- [Problem 1] In the forum thread about building wah pedals, what did Stickman393 use for the tread of the Tearjerker wah?
- [Problem 2] Extend the forum thread about building wah pedals, picking up after its last sentence.

- [Selected passage]

---+---

I've got two shells, 1 for the Tearjerker and 1 for an expression/vol/wah/whatever. Neither shell came assembled, neither came with instructions...


----------



## Stickman393 (Jul 18, 2021)

@Feral Feline did you grab those shells from overseas?  I've been curious about those...but I'm impatient and wanted to get shells like...now.

Even these aren't super great though: standard crybaby fare.  I've considered fabricating my own...but...eh...my metalworking skills are not quite that advanced.  Never tried anything that complex before.

Got one more for the list....my tearjerker Wah!

I used a Whipple that I had left over from my previous pedal building excursion...though I picked up an ME-6 that I may put in another board and swap between the two...just to compare.

Flame maple stock I got from woodcraft...makes for a purty tread that isn't exactly tread-like.

I have a six conductor ribbon cable in there now for the switch.  Too lazy to take another photo.

I may make another light plate for this one...though I might just try to mill up a solid bottom plate from aluminum.  The plates on these crybaby wahs are garbage.


----------



## Feral Feline (Jul 18, 2021)

Stickman393 said:


> @Feral Feline did you grab those shells from overseas?  I've been curious about those...but I'm impatient and wanted to get shells like...now.
> 
> Even these aren't super great though: standard crybaby fare.  I've considered fabricating my own...but...eh...my metalworking skills are not quite that advanced.  Never tried anything that complex before.
> 
> ...


That blue-flame is killah!

Not from overseas, got the shells from just across the border.













Not my pic, but that's how my latest one arrived — zilch put together. There was a small tear in the parts bag, so I don't even know if I've got all the tiny parts. The other one I ordered a lonnnng time ago, I don't even recall getting the rubber pad with that one and it may not even have a bottom plate or all the parts (momentarily lost in making moving arrangements, ordered the other, but I found it again).

I've got some plexi to cut a light-plate for them, though. The plates on these are metal, but only about the thickness of cardboard from a cereal box.


I'm thinking of leaving the old one raw, then adding some skateboard grip-tape instead of the rubber tread.
I don't have a lot of experience with wahs, let alone building them.


----------



## Stickman393 (Jul 18, 2021)

My bad - you ever notice how am American's default position is "Hey there, other person who is currently in America ....".  Seems to be a thing.

---+---

- [Raw data]
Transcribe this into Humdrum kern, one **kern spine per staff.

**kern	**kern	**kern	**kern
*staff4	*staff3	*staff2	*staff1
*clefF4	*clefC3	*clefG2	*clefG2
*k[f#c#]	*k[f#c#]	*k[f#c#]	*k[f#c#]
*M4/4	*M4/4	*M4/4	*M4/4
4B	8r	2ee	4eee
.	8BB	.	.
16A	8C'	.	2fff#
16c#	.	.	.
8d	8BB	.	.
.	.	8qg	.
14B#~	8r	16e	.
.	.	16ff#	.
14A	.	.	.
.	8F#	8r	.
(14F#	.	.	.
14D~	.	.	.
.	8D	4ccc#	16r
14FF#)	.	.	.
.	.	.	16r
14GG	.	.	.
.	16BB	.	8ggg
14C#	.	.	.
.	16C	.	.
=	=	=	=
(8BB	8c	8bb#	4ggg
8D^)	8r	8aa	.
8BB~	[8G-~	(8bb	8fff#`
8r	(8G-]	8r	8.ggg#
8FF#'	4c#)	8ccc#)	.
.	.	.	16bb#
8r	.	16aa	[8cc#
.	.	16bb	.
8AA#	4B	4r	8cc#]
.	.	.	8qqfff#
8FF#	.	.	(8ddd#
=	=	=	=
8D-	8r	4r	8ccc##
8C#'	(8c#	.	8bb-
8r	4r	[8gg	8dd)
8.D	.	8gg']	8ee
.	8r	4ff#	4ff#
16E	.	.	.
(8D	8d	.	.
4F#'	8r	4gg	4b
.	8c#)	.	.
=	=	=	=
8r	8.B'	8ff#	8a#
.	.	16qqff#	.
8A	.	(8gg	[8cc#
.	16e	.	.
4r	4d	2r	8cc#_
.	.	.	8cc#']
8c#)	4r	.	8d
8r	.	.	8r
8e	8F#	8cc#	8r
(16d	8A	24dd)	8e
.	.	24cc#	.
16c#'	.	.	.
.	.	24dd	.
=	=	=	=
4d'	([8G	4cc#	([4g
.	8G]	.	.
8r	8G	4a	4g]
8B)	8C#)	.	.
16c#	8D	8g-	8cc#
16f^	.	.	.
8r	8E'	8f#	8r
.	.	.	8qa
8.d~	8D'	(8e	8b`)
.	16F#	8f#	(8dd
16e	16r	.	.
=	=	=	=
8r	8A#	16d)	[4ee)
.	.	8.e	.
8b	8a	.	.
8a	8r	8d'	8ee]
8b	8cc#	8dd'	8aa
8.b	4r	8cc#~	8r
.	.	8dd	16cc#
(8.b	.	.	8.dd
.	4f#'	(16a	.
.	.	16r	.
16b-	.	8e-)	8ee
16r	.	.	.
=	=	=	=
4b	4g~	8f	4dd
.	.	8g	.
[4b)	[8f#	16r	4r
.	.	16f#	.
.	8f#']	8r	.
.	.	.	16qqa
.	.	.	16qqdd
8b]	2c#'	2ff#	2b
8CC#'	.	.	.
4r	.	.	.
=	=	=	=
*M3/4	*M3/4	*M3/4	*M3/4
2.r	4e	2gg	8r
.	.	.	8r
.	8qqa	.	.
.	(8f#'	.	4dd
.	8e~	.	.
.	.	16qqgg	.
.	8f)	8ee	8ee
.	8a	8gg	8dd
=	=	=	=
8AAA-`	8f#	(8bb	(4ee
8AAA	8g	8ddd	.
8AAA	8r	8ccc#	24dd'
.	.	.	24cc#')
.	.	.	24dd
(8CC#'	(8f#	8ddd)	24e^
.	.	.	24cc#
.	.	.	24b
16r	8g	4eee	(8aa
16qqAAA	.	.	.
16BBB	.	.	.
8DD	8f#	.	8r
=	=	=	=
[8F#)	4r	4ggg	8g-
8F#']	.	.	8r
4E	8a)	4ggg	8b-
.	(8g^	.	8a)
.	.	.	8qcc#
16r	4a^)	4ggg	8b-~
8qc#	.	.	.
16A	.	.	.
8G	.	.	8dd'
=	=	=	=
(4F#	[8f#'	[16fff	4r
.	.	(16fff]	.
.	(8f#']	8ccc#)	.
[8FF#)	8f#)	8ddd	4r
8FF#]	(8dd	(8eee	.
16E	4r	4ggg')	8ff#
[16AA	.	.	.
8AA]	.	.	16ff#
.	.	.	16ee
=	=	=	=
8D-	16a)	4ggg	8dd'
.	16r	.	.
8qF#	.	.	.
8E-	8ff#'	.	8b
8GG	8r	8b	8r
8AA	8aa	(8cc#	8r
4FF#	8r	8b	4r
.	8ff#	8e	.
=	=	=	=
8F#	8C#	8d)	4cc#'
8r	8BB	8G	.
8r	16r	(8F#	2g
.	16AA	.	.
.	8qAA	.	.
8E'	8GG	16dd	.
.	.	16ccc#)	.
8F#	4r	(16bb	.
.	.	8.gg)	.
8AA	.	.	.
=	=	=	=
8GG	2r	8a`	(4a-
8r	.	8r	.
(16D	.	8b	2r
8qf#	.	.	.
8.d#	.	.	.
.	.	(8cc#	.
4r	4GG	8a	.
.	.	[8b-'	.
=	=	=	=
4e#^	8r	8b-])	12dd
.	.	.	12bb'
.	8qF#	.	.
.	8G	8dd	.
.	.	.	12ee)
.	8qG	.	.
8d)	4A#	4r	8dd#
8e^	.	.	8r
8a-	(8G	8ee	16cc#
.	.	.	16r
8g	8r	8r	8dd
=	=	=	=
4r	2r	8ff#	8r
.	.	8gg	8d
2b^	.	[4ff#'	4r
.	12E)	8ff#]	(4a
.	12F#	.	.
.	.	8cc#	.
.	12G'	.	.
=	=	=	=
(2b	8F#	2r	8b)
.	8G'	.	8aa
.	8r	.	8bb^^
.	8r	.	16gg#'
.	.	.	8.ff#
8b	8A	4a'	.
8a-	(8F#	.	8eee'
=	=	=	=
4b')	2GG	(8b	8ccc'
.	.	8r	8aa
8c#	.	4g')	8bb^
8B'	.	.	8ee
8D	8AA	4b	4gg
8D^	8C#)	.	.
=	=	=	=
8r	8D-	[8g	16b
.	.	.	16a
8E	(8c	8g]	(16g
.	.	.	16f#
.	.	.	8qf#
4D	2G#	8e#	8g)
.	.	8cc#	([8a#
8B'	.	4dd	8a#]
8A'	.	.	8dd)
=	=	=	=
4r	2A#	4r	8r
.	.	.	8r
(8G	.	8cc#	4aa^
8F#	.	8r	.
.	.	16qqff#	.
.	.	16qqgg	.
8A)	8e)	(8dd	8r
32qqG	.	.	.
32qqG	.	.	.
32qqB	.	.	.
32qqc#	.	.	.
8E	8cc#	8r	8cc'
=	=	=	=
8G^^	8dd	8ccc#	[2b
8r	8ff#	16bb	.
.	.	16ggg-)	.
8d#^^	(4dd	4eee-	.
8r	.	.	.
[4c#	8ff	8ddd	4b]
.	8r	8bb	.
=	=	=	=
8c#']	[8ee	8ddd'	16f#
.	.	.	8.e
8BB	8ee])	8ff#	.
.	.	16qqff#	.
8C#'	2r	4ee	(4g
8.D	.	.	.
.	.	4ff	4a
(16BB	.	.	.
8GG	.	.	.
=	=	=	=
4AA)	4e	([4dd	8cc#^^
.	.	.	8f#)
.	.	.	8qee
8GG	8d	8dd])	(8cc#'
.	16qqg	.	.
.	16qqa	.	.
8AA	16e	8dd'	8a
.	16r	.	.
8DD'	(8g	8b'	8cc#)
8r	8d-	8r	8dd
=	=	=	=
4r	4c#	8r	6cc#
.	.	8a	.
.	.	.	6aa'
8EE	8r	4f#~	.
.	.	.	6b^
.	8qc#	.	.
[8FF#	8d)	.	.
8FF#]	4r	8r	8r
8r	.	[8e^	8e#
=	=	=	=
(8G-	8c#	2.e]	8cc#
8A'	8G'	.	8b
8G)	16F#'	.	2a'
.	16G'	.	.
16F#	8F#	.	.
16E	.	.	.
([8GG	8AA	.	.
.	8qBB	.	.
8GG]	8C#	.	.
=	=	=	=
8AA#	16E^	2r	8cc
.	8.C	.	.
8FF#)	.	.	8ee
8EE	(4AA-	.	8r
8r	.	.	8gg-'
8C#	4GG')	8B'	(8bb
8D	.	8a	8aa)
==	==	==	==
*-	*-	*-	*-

---+---

- [Final answer 1] Flame maple stock from woodcraft.

- [Final answer 2]
Lots of little parts there.  No doubt that long pin is the pivot, the four equally sized shorter screws are for the feet, the kinda "U" shaped metal piece...either that's for the pedal pivot or the rack gear pivot.  The plastic part is for the rack gear to ride on...shoot.  I'd just start throwing pieces together, separate the knowns from the unknowns, see what makes sense.

Then again, I'm a mechanic by trade, so a good part of my professional career has been figuring out how things fit together...


----------



## cooder (Jul 18, 2021)

@Feral Feline your kit looks similar to the ones that Smallbear sells and there's a instruction here that might help:
http://diy.smallbearelec.com/HowTos/SwellPedalKit/SwellPedalKit.htm


----------



## Feral Feline (Jul 19, 2021)

Many thanks Stickman393 and Cooder. Both your posts have helped tremendously, I should be able to try some assembly of the shell later today.

EDIT: Got both basically assembled, a couple minor bits missing that I can pick up at the hardware store (both came with rubber feet, but not the screws; 1st didn't come with a backing plate, screw missing on 2nd one...). You get what you pay for and I got these cheap! _Merci Beaucoup!_


----------



## Grubb (Aug 2, 2021)

Folks where can I get a decent expression pedal shell from? Smallbear are out of stock, as are other sites I've checked. I've read some bad stories about cheap Alibaba products and want to avoid those issues if possible. Banzai's enclosures look great but they're also pretty expensive. Any recommendations?


----------



## Stickman393 (Aug 2, 2021)

Honestly?

I just bought mine as complete, broken crybaby Wah pedals on ebay.

I gutted them, and kept the shells.


----------



## Grubb (Aug 3, 2021)

Any opinions on Daier enclosures? I know some of them come with unthreaded screw holes and without assembly instructions, but I don't know if they're actually ok despite that.


----------



## Stickman393 (Aug 3, 2021)

Seems like our host here believes that they're the same as the ones SBE sold...which is to say, they're probably workable.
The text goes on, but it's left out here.